Well I could have, but the whole system was so full of spooks from all the covert security agencies that it was like scuba-diving through police sea, so I sacked it.
When I get back to my crib I do the rounds, making sure everything’s safe and secure, and then I hook up my new gear to my speakers and cue up the World Service. It’s late and there’s a programme on about the formation of matter. I tune out my head, and wash myself down, and do my business.

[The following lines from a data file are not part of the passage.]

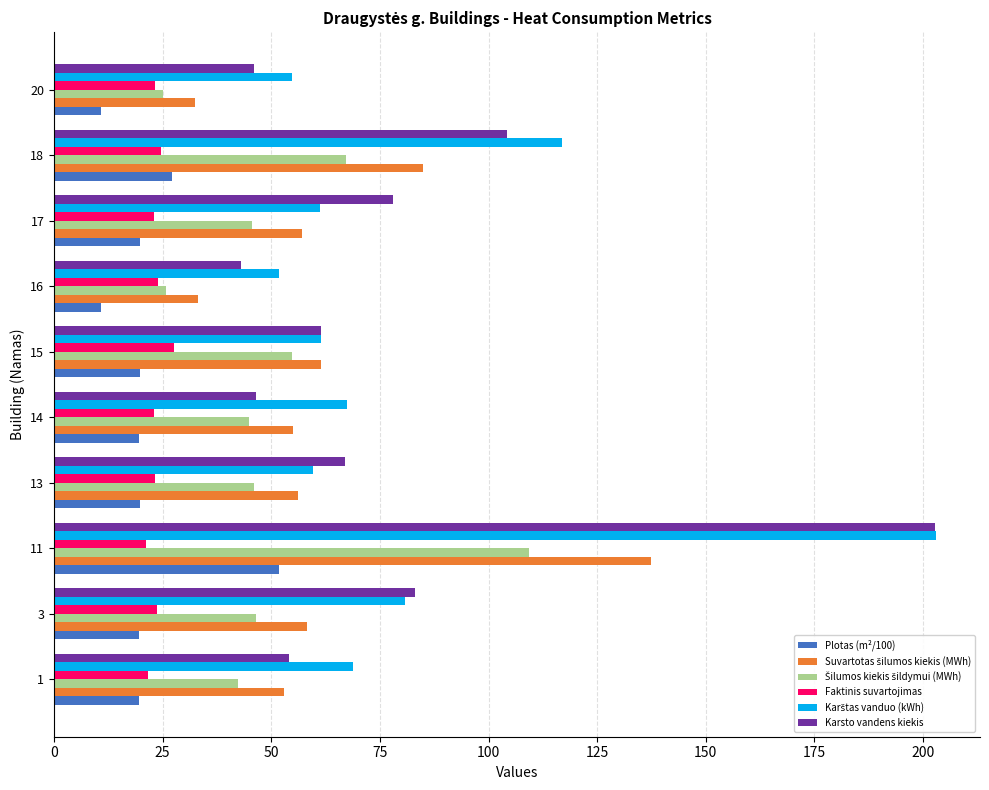

At which category is the sum across all series the highest?

11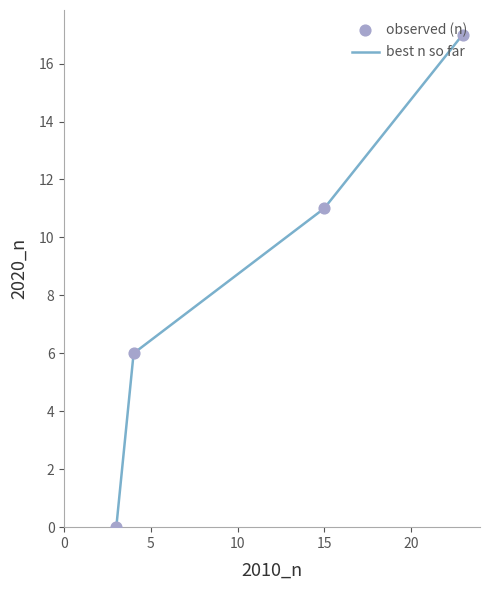

What is the maximum value shown in the chart?

17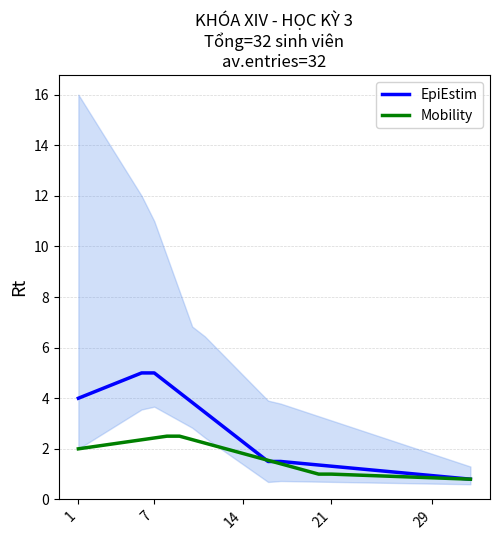

List the series in order of their overall mean, highest first.

EpiEstim, Mobility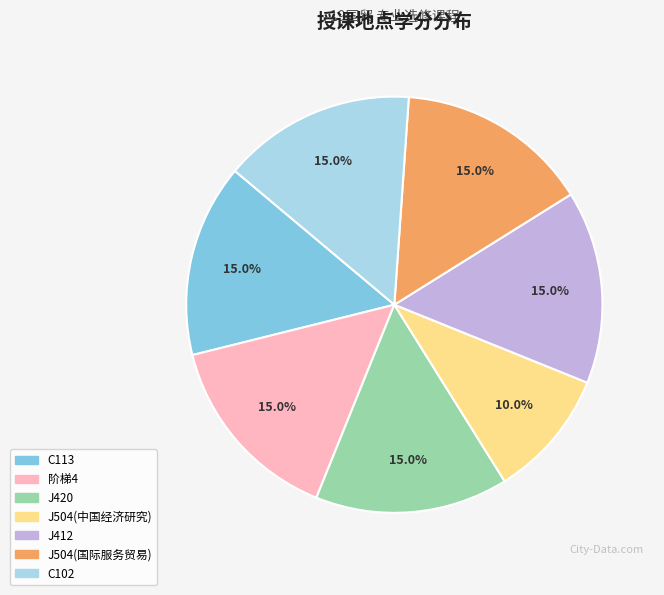

Which slice is the smallest?

J504(中国经济研究)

Then I drink down a protein shake and go night night.
Nothing to see here.
24
Brooks Military Antiquities is the kind of shop in the kind of alley that demands dark skies and even darker conspiracies. From the moment they come out of the tube station at Leicester Square and walk down St Martin’s Lane, DI Loss is filling up with foreboding. The sky is a seething mass of grey, and black, and blue, and as low as if London had a ceiling over it. His phone vibrates in his pocket: a text. He pulls out the phone and opens it up.
‘Jesus!’
‘What, sir?’
‘The footage of Lily-Rose’s rape, which kept on being posted on all those revenge-porn sites that we failed to shut down cos they never show faces and are not controlled in this country, and God knows what else … it’s been replaced with footage of the mayhem on the tube.’